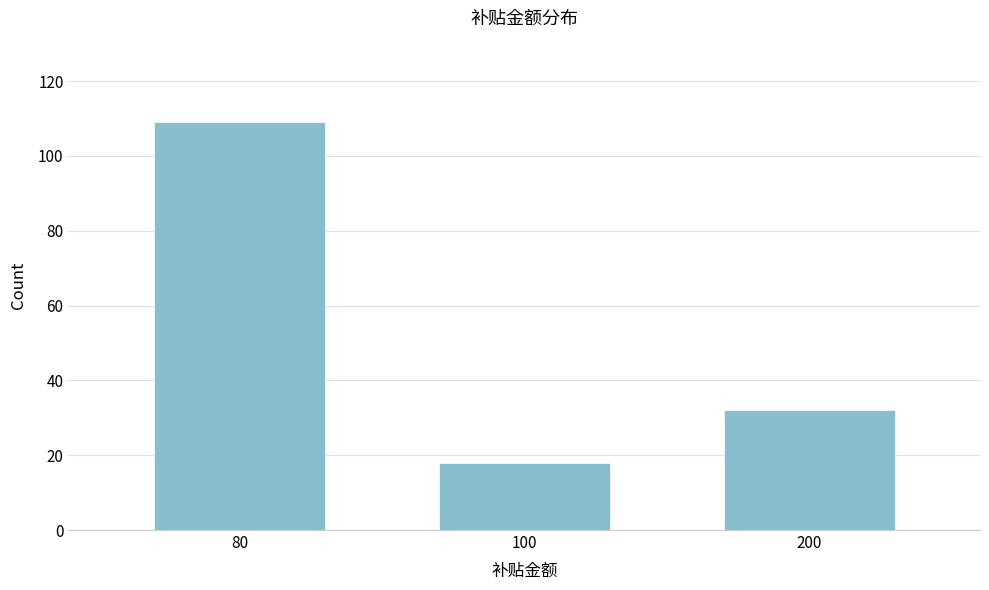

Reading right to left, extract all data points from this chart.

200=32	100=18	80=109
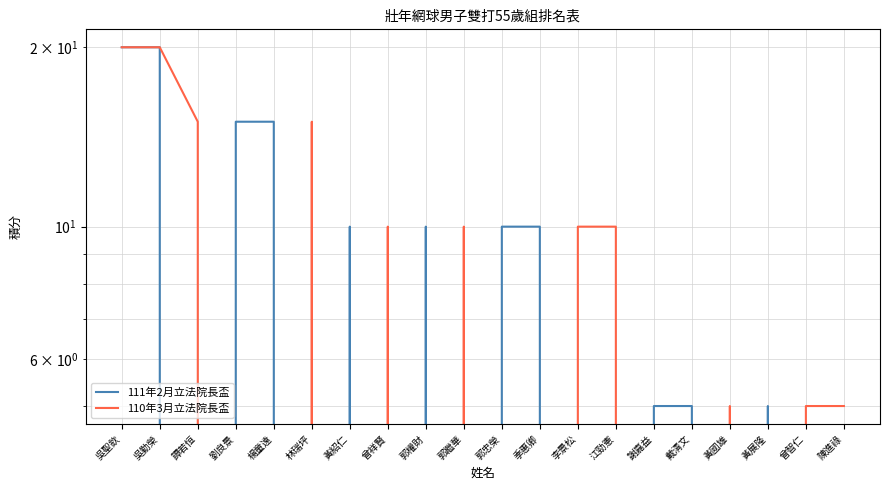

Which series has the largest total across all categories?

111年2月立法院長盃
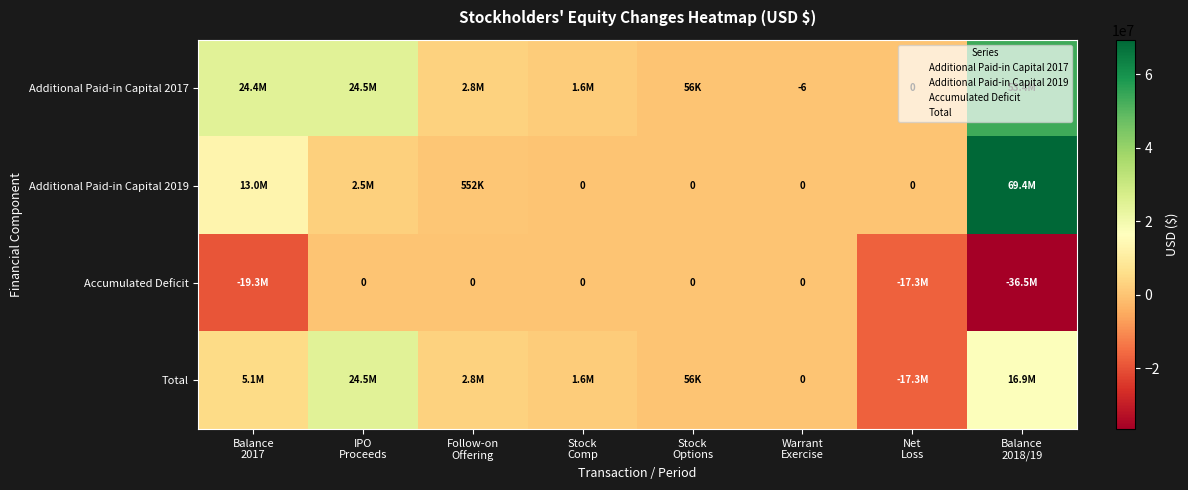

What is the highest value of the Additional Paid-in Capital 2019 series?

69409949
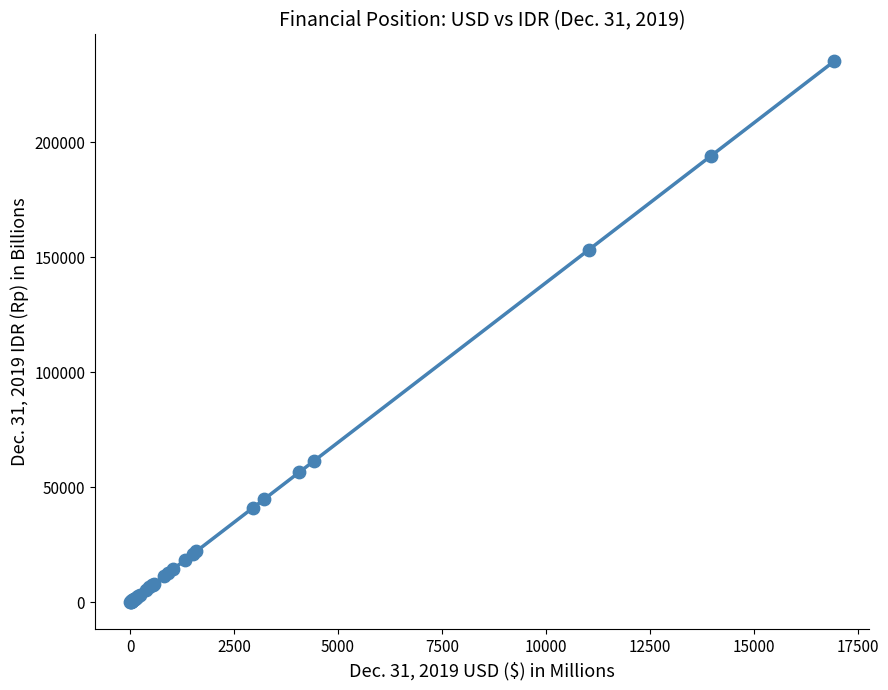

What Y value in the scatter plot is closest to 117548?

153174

→ WHAT TO WORK ON
Reproduce the text of every item above word for word, leaving out the pictures.

→ ANSWER FOR THIS EXERCISE
Reading right to left, extract all data points from this chart.

200=32	100=18	80=109

Which series has the largest total across all categories?

111年2月立法院長盃

What is the highest value of the Additional Paid-in Capital 2019 series?

69409949

What Y value in the scatter plot is closest to 117548?

153174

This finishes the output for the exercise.